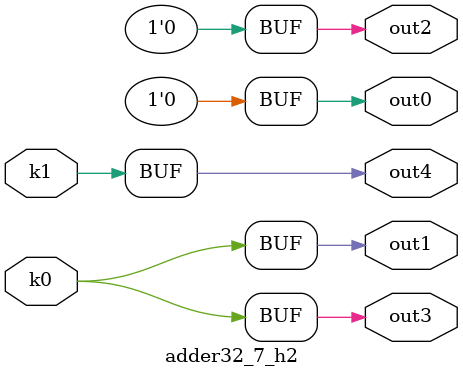
<source format=v>
module adder32_7(pi0, pi1, pi2, pi3, pi4, pi5, pi6, pi7, po0, po1, po2, po3, po4);
input pi0, pi1, pi2, pi3, pi4, pi5, pi6, pi7;
output po0, po1, po2, po3, po4;
wire k0, k1;
adder32_7_w2 DUT1 (pi0, pi1, pi2, pi3, pi4, pi5, pi6, pi7, k0, k1);
adder32_7_h2 DUT2 (k0, k1, po0, po1, po2, po3, po4);
endmodule

module adder32_7_w2(in7, in6, in5, in4, in3, in2, in1, in0, k1, k0);
input in7, in6, in5, in4, in3, in2, in1, in0;
output k1, k0;
assign k0 =   ((~in6 ^ in3) & (((in7 | in4) & (in1 | in0)) | (in7 & in4))) | (((~in7 & ~in4) | (~in1 & ~in0 & (~in7 | ~in4))) & (in6 ^ in3));
assign k1 =   ((in7 ^ in4) & (in1 | in0)) | (~in1 & ~in0 & (~in7 ^ in4));
endmodule

module adder32_7_h2(k1, k0, out4, out3, out2, out1, out0);
input k1, k0;
output out4, out3, out2, out1, out0;
assign out0 = 0;
assign out1 = k0;
assign out2 = 0;
assign out3 = k0;
assign out4 = k1;
endmodule

</source>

▶ [WHAT NEEDS TO BE DONE]
Tell me how many lines of the records include the word "input", and say nothing else.

▶ [RESULT]
3